WORK TO COMPLETE —
Filter these entries down to the lines that hold the word "SQUARE", and show each of them.

DATA SHOWN —
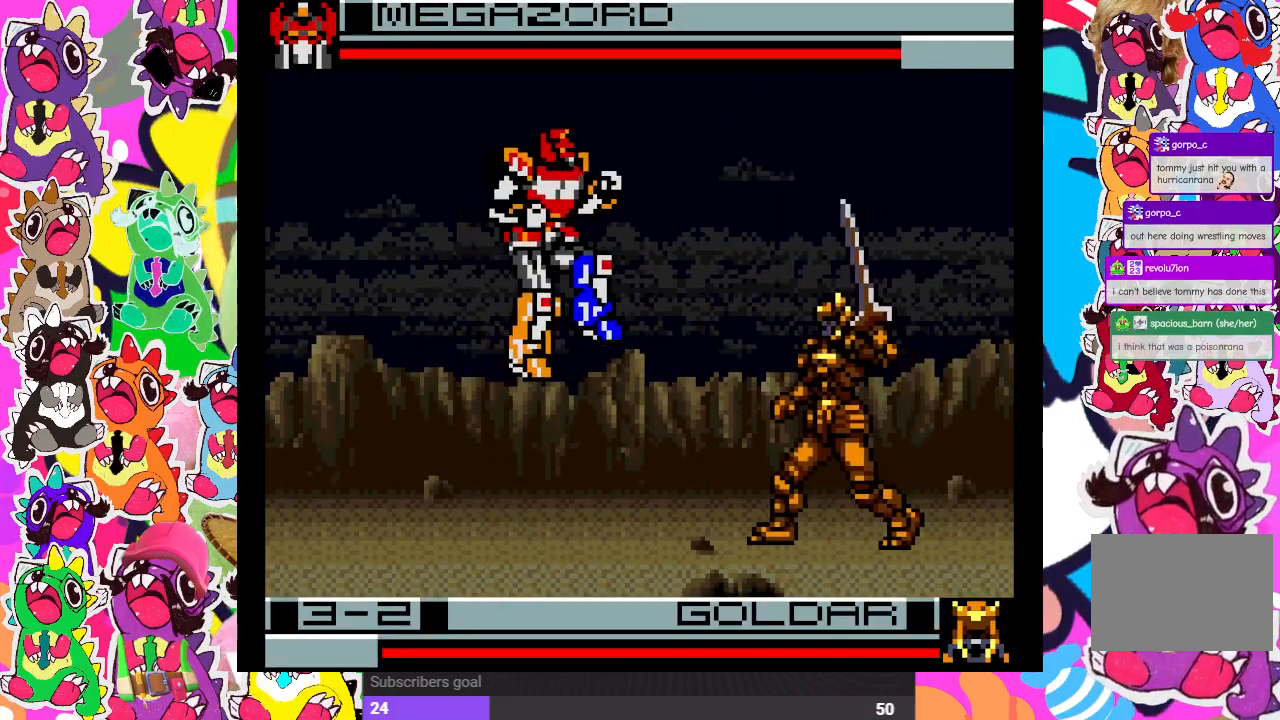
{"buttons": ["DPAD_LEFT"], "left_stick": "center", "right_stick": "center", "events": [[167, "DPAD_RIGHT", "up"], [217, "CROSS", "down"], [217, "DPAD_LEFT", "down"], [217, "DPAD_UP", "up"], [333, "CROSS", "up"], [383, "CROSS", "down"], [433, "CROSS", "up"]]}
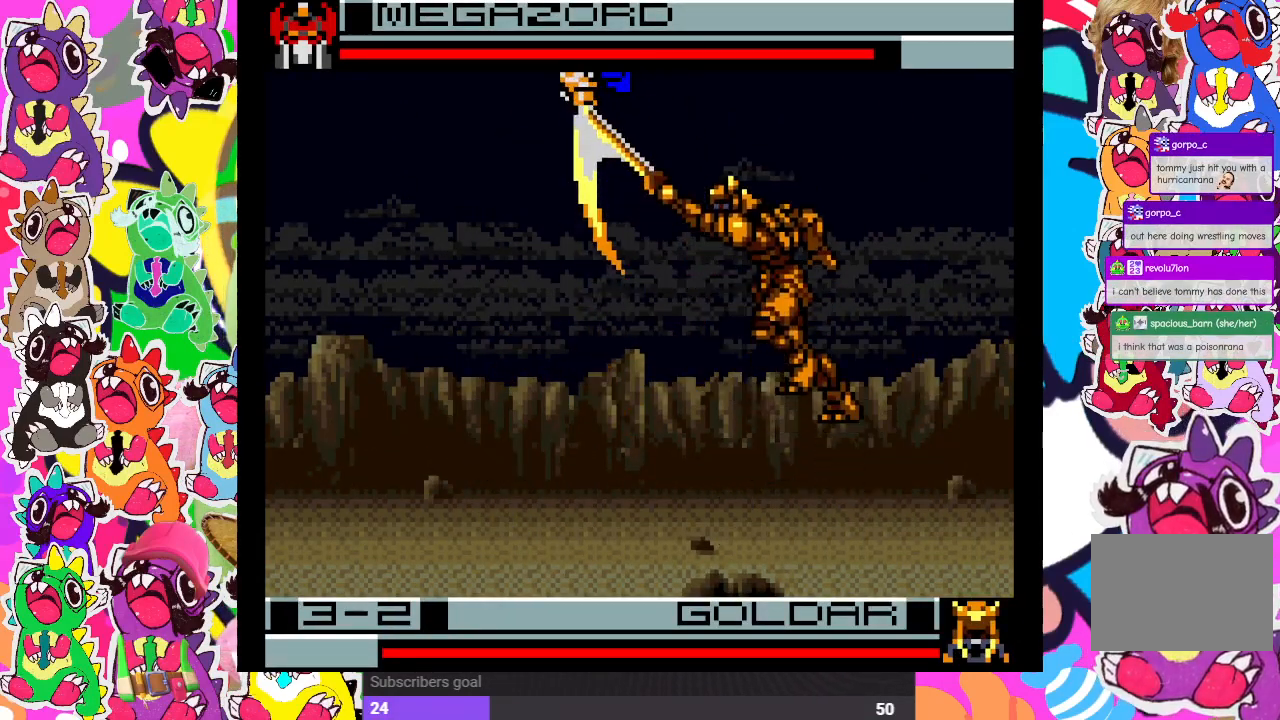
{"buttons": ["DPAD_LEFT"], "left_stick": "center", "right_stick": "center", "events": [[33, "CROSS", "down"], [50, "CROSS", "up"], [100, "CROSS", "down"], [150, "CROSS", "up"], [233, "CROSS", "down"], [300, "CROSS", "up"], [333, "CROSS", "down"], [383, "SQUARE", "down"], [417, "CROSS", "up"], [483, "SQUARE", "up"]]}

* * *

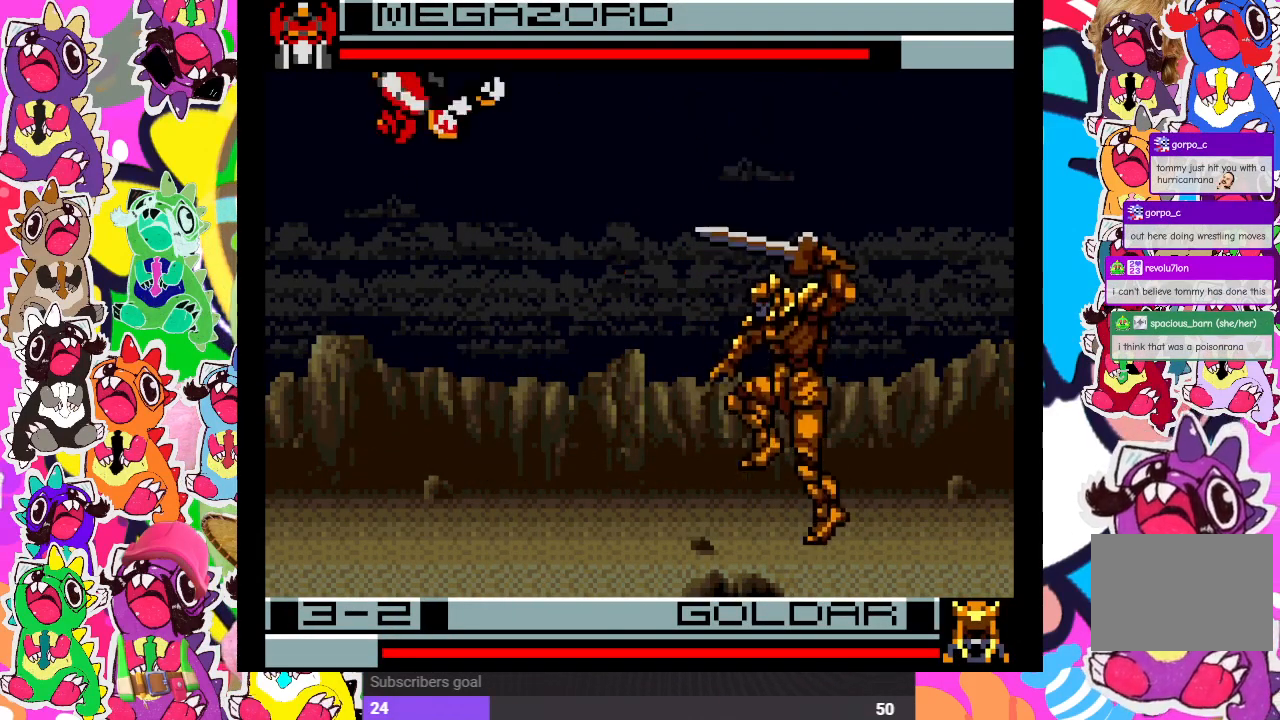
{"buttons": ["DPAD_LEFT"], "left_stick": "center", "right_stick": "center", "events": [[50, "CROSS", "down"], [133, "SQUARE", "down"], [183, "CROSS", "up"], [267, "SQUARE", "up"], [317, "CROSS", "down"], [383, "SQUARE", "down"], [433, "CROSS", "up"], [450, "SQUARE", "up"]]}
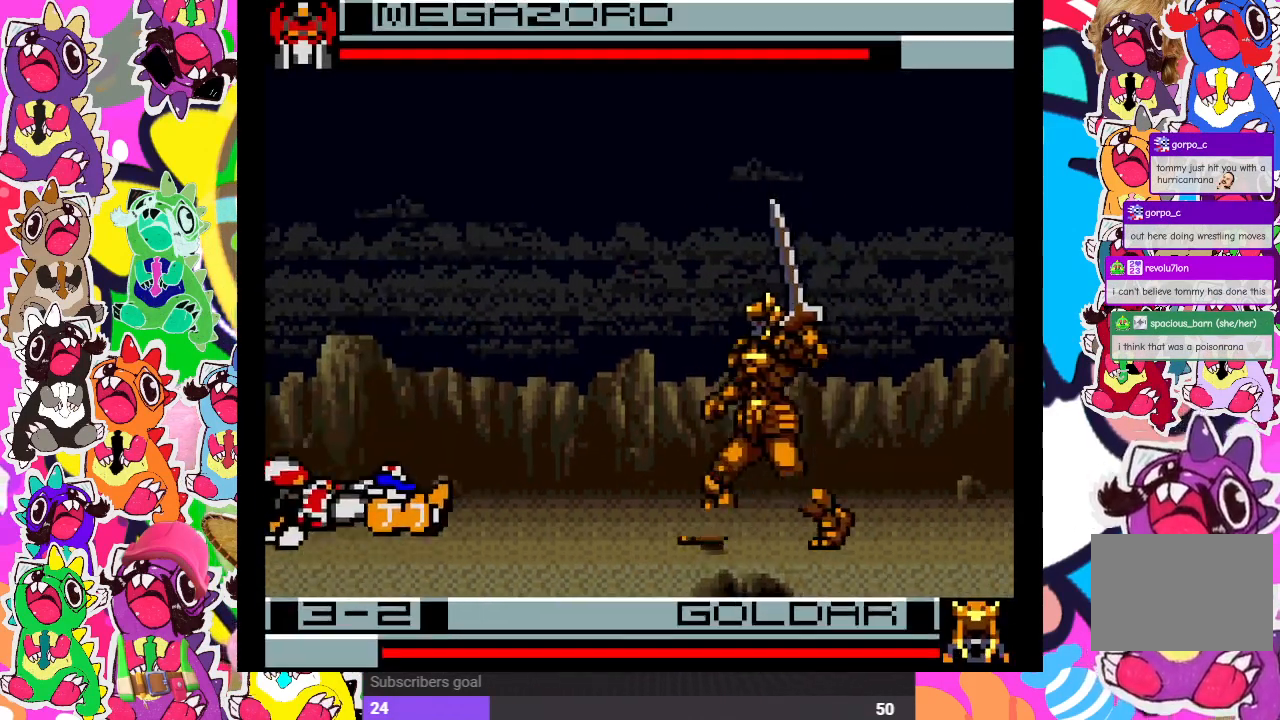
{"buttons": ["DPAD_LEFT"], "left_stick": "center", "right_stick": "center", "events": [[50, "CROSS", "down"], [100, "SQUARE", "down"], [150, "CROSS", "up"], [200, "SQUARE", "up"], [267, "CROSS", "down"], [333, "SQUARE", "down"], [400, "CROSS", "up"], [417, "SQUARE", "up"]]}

OUTPUT OF THE TASK —
{"buttons": ["DPAD_LEFT"], "left_stick": "center", "right_stick": "center", "events": [[33, "CROSS", "down"], [50, "CROSS", "up"], [100, "CROSS", "down"], [150, "CROSS", "up"], [233, "CROSS", "down"], [300, "CROSS", "up"], [333, "CROSS", "down"], [383, "SQUARE", "down"], [417, "CROSS", "up"], [483, "SQUARE", "up"]]}
{"buttons": ["DPAD_LEFT"], "left_stick": "center", "right_stick": "center", "events": [[50, "CROSS", "down"], [133, "SQUARE", "down"], [183, "CROSS", "up"], [267, "SQUARE", "up"], [317, "CROSS", "down"], [383, "SQUARE", "down"], [433, "CROSS", "up"], [450, "SQUARE", "up"]]}
{"buttons": ["DPAD_LEFT"], "left_stick": "center", "right_stick": "center", "events": [[50, "CROSS", "down"], [100, "SQUARE", "down"], [150, "CROSS", "up"], [200, "SQUARE", "up"], [267, "CROSS", "down"], [333, "SQUARE", "down"], [400, "CROSS", "up"], [417, "SQUARE", "up"]]}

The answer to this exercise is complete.